On August 13, 2015, the U.S. Federal Trade Commission (FTC) issued formal guidance on Section 5 enforcement consisting of a general statement of principles1 to guide application of its authority to challenge “unfair methods of competition” under Section 5 of the FTC Act.2 While it is generally accepted that Section 5’s prohibition on “unfair methods of competition” reaches beyond the acts and practices condemned by the Sherman Act and Clayton Act,3 the precise scope of Section 5 and the FTC’s standalone jurisdiction to pursue such claims has long been a source of debate. Many within the antitrust community have called on the FTC to define the limits of its Section 5 authority with the goal of enhancing certainty and predictability. Until now, the FTC has declined to issue formal guidelines. Those anxious for guidance, however, will not find the FTC’s statement on Section 5 wholly satisfying.

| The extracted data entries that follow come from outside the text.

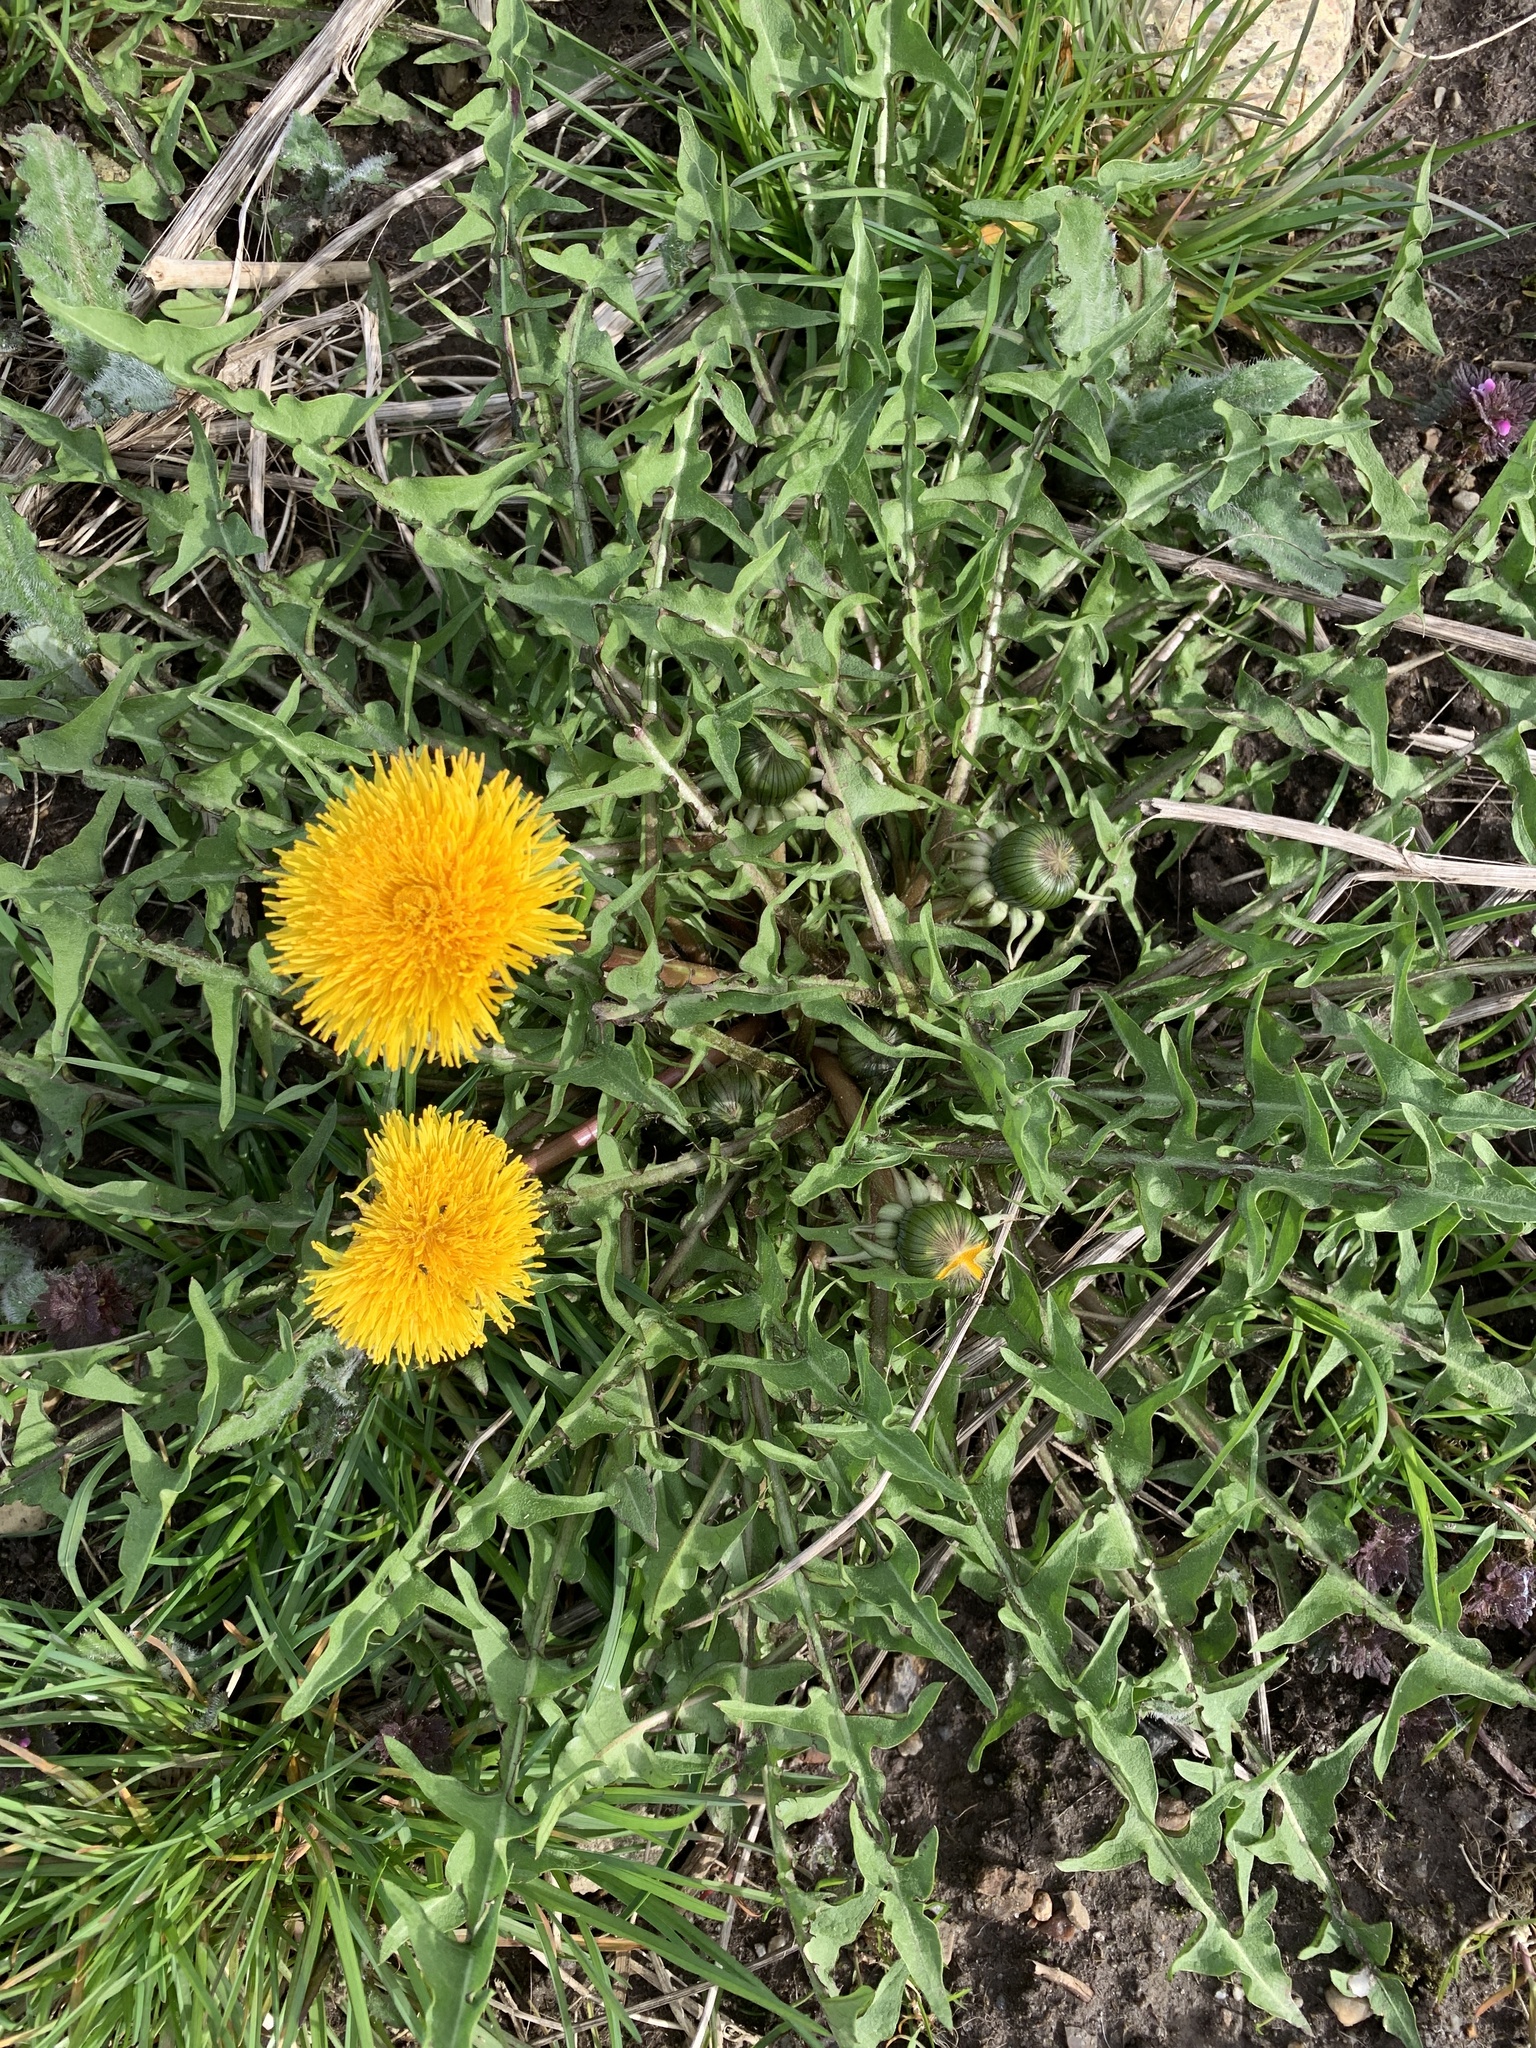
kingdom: Plantae
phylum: Tracheophyta
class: Magnoliopsida
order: Asterales
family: Asteraceae
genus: Taraxacum
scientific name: Taraxacum officinale
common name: Common dandelion
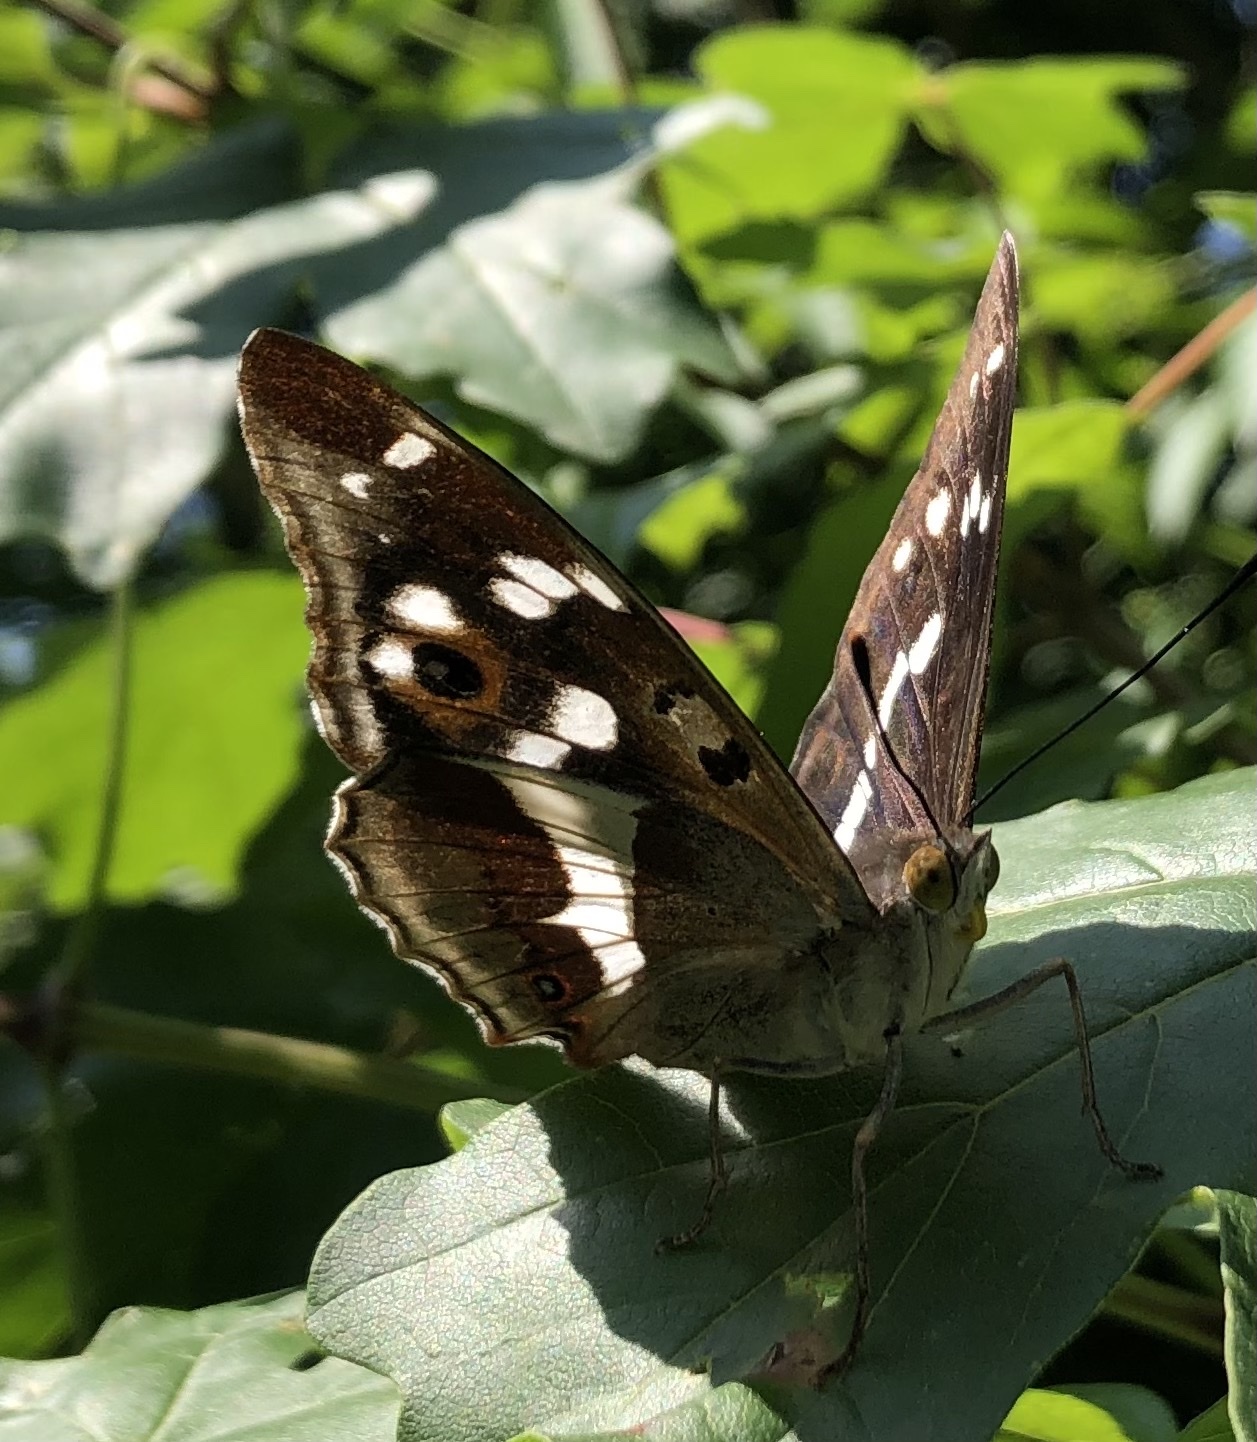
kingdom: Animalia
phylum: Arthropoda
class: Insecta
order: Lepidoptera
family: Nymphalidae
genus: Apatura
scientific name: Apatura iris
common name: Purple emperor
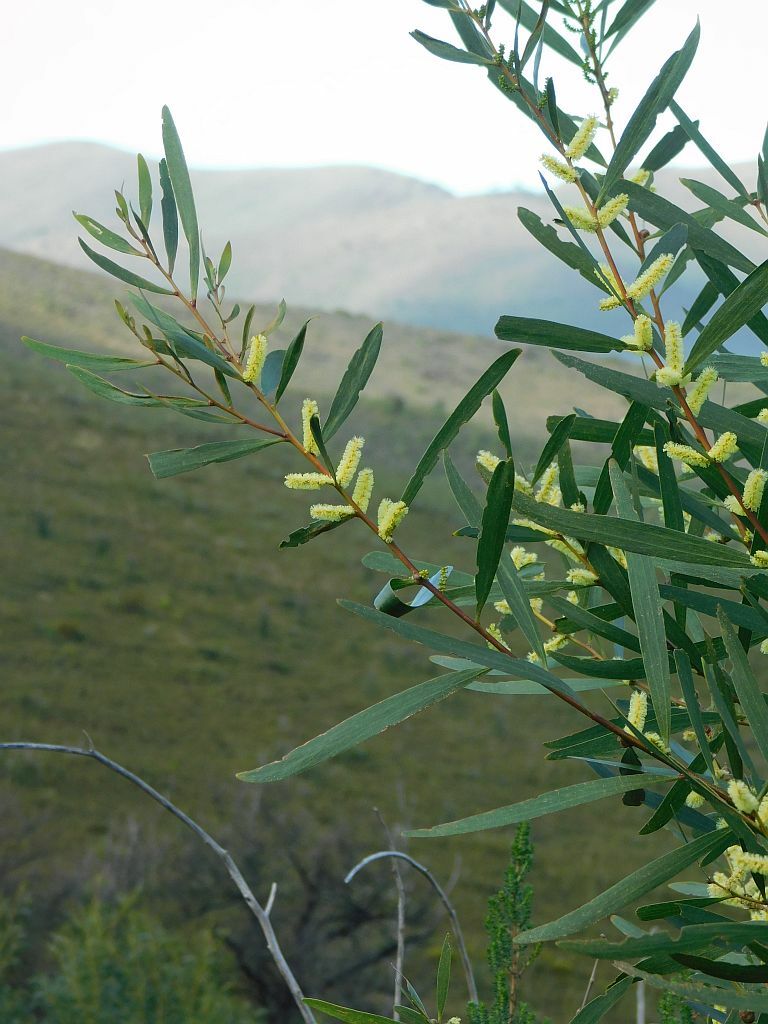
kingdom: Plantae
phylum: Tracheophyta
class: Magnoliopsida
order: Fabales
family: Fabaceae
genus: Acacia
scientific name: Acacia longifolia
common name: Sydney golden wattle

In a bipartisan 4-1 vote with Commissioner Maureen K. Ohlhausen dissenting, the FTC’s short statement provides that a standalone Section 5 action will adhere to three principles: (1) the FTC will be guided by the public policy underlying the antitrust laws, namely, the promotion of consumer welfare, (2) the act or practice subject to Section 5 will be evaluated under a framework similar to the rule of reason (that is, an act or practice challenged by the FTC must cause, or be likely to cause, harm to competition or the competitive process, taking into account any associated cognizable efficiencies and business justifications), and (3) the FTC is less likely to challenge an act or practice as an unfair method of competition on a standalone basis if enforcement of the Sherman Act or Clayton Act is sufficient to address the competitive harm arising from the act or practice.4
In prepared comments for presenting the new guidelines at a legal seminar, Chairwoman Edith Ramirez hailed the guidelines’ flexible approach, saying they would enable the FTC to keep apace with a rapidly changing economy.5 She also highlighted the guidelines’ accessibility, noting their incorporation of recognizable principles and widely used concepts of antitrust law, namely “consumer welfare,” “rule of reason,” “harm to competition” and “cognizable efficiencies.”6 Departing Commissioner Joshua D. Wright,7 the most vocal proponent of formal Section 5 guidance,8 echoed Ramirez’s comments, stating that the tying of the “unfair methods of competition” analysis to the traditional rule of reason balancing test is the most important and instructive feature of the FTC statement, because it provides a familiar framework for advising clients about the applicability of Section 5.9
Ramirez pointed out in her comments that the FTC has consistently applied this rule of reason-style approach in its recent standalone Section 5 cases. She highlighted three types of practices that had attracted Section 5 use in the recent past, including invitations to collude, the improper exchange of competitively sensitive nonprice information and breaches of commitments to license standard-essential patents on reasonable terms. She noted that the FTC has predicated these cases on a high likelihood of competitive harm, with negligible countervailing efficiencies or other cognizable business justifications. Although the FTC generally has been able to extract consent decrees in these types of cases, it has litigated very few Section 5 cases successfully.
Ohlhausen, also a longstanding proponent of formal Section 5 guidance,10 did not join Ramirez or Commissioners Wright, Julie Brill and Terrell McSweeny in voting for the issuance of the guidelines. In a separate statement, Ohlhausen criticized the effort as “too abbreviated in substance and process” to provide any meaningful guidance, saying it “raises many more questions than it answers.”11 Specifically, Ohlhausen regretted the statement’s failures to provide examples of lawful and unlawful conduct and address the existing Section 5 case law.12 She additionally expressed her apprehension that the FTC’s “unbounded interpretation” would lead to expansive use of Section 5, noting that the policy could potentially accommodate a variety of controversial theories the FTC has considered or pursued unsuccessfully in the past.13
In her remarks, Ramirez stressed that the statement did not signal a “change in course” for the FTC that wasn’t already evident in its recent enforcement actions.14 Rather, Ramirez explained, the FTC sought only to “reaffirm” the principles underlying the agency’s recent enforcement actions.15
Ramirez’s remarks strongly suggest that the guidelines are unlikely to cause a dramatic shift in the application of Section 5, at least in the short term. Indeed, to the disappointment of many interested parties hoping for the proverbial Rosetta Stone of Section 5, the broad principles offer little in the way of clarification or practical advice for the business community at large. Instead, it appears the FTC likely will continue to rely on its prior enforcement record, and a case-by-case development of the law, to elucidate Section 5. As Ohlhausen highlighted in her dissent, the lack of detailed guidance leaves the door open for Section 5 to be used more expansively in the future. Despite assurances from Ramirez, given the open-ended approach of the statement, the FTC’s view of its Section 5 authority may expand or contract depending on the composition of the sitting commission.